Heather Killelea McEntarfer is a graduate student in SUNY Buffalo’s English Education program. A graduate of Hiram College, she earned her MFA in creative nonfiction from the University of Pittsburgh in 2006 and has taught writing at Niagara University. Her work has appeared in Permafrost, The New Yinzer, and Terrain.org. She lives in Buffalo, New York, with her dog, Bailey.
Kelly McMasters is the author of Welcome to Shirley: A Memoir from an Atomic Town, and her essays and articles have appeared in such places as The New York Times, The Washington Post Magazine, and MrBellersNeighborhood.com. Kelly teaches writing at mediabistro.com and in the School of the Arts and Journalism Graduate School at Columbia University and is the co-director of the KGB Nonfiction Reading Series. She lives in Manhattan and northeast Pennsylvania with her husband, the painter Mark Milroy.

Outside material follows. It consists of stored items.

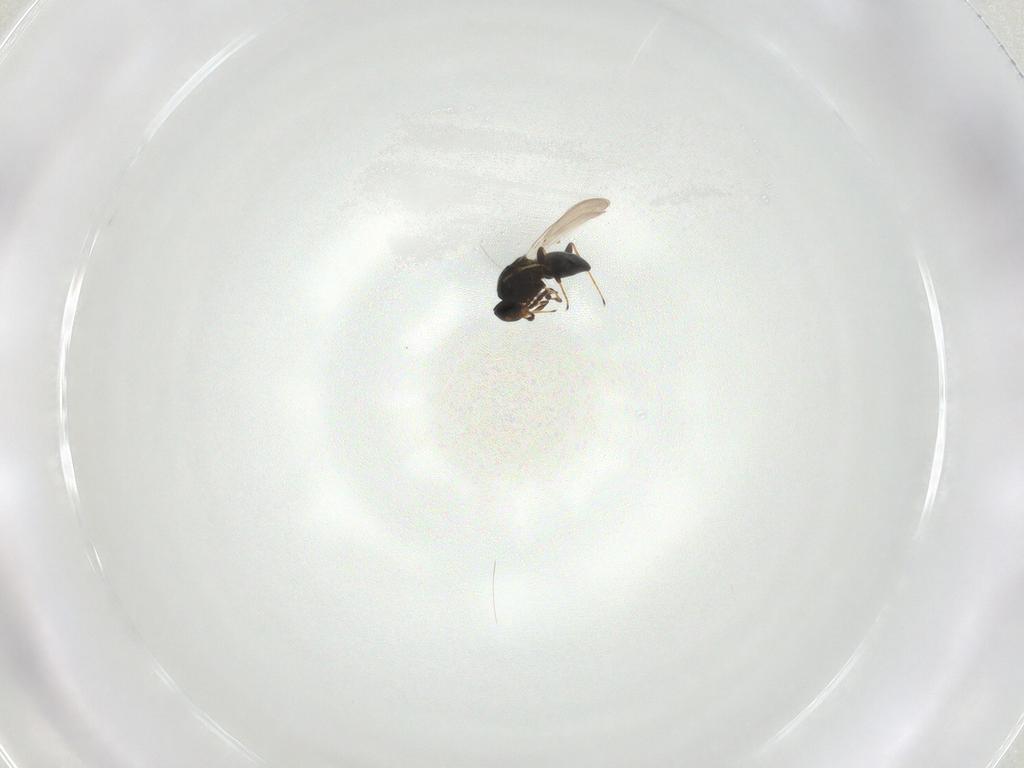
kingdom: Animalia
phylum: Arthropoda
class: Insecta
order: Hymenoptera
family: Platygastridae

Visit her Web site for more information: www.kellymcmasters.com.
Chris Rose is a columnist for the Times-Picayune in New Orleans, an essayist for The NewsHour with Jim Lehrer, and a frequent commentator for National Public Radio’s Morning Edition. In 2006, he was a finalist for the Pulitzer Prize for Distinguished Commentary in recognition of his Hurricane Katrina columns and was awarded a share in the Times-Picayune staff ’s Pulitzer Prize for Public Service. Rose lives in New Orleans with his three children.
Brent Spencer is the author of The Lost Son, a novel, and Are We Not Men?, a collection of short fiction. His work has appeared in Best American Mystery Stories, The Atlantic Monthly, GQ, Midland Review, Epoch, and elsewhere. He teaches fiction writing and screenwriting at Creighton University in Omaha, Nebraska.